Input

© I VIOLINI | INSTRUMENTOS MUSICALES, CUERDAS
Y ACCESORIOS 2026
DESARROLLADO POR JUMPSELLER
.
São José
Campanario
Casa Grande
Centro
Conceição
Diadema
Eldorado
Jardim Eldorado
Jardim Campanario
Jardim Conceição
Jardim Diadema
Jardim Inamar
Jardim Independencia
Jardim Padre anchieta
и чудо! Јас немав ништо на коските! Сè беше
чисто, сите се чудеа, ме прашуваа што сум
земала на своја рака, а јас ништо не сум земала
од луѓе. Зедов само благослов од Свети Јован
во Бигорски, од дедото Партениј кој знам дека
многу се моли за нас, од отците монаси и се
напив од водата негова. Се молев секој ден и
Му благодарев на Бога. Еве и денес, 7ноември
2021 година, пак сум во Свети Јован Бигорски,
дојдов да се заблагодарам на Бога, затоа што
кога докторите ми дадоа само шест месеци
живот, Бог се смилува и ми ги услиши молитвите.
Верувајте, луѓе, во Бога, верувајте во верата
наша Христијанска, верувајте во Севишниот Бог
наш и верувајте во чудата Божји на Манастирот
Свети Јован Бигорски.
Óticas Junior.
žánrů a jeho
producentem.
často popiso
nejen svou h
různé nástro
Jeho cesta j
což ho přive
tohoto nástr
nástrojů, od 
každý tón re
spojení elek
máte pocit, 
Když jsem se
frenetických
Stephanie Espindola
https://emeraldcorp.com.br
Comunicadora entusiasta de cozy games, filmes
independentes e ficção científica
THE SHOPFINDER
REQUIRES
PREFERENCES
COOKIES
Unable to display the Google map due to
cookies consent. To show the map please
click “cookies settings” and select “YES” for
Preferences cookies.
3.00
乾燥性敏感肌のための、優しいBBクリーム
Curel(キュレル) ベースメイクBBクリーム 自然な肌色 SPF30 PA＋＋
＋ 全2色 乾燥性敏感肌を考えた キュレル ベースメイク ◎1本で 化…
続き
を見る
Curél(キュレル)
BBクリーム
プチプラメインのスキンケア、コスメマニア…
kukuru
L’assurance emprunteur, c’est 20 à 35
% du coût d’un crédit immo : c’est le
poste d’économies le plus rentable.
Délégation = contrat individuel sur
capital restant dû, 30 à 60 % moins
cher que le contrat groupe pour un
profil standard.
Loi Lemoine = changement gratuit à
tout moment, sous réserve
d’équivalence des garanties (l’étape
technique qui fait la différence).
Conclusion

Problem
The required result is a verbatim copy of all the entries.

Result for this exercise
© I VIOLINI | INSTRUMENTOS MUSICALES, CUERDAS
Y ACCESORIOS 2026
DESARROLLADO POR JUMPSELLER
.
São José
Campanario
Casa Grande
Centro
Conceição
Diadema
Eldorado
Jardim Eldorado
Jardim Campanario
Jardim Conceição
Jardim Diadema
Jardim Inamar
Jardim Independencia
Jardim Padre anchieta
и чудо! Јас немав ништо на коските! Сè беше
чисто, сите се чудеа, ме прашуваа што сум
земала на своја рака, а јас ништо не сум земала
од луѓе. Зедов само благослов од Свети Јован
во Бигорски, од дедото Партениј кој знам дека
многу се моли за нас, од отците монаси и се
напив од водата негова. Се молев секој ден и
Му благодарев на Бога. Еве и денес, 7ноември
2021 година, пак сум во Свети Јован Бигорски,
дојдов да се заблагодарам на Бога, затоа што
кога докторите ми дадоа само шест месеци
живот, Бог се смилува и ми ги услиши молитвите.
Верувајте, луѓе, во Бога, верувајте во верата
наша Христијанска, верувајте во Севишниот Бог
наш и верувајте во чудата Божји на Манастирот
Свети Јован Бигорски.
Óticas Junior.
žánrů a jeho
producentem.
často popiso
nejen svou h
různé nástro
Jeho cesta j
což ho přive
tohoto nástr
nástrojů, od 
každý tón re
spojení elek
máte pocit, 
Když jsem se
frenetických
Stephanie Espindola
https://emeraldcorp.com.br
Comunicadora entusiasta de cozy games, filmes
independentes e ficção científica
THE SHOPFINDER
REQUIRES
PREFERENCES
COOKIES
Unable to display the Google map due to
cookies consent. To show the map please
click “cookies settings” and select “YES” for
Preferences cookies.
3.00
乾燥性敏感肌のための、優しいBBクリーム
Curel(キュレル) ベースメイクBBクリーム 自然な肌色 SPF30 PA＋＋
＋ 全2色 乾燥性敏感肌を考えた キュレル ベースメイク ◎1本で 化…
続き
を見る
Curél(キュレル)
BBクリーム
プチプラメインのスキンケア、コスメマニア…
kukuru
L’assurance emprunteur, c’est 20 à 35
% du coût d’un crédit immo : c’est le
poste d’économies le plus rentable.
Délégation = contrat individuel sur
capital restant dû, 30 à 60 % moins
cher que le contrat groupe pour un
profil standard.
Loi Lemoine = changement gratuit à
tout moment, sous réserve
d’équivalence des garanties (l’étape
technique qui fait la différence).
Conclusion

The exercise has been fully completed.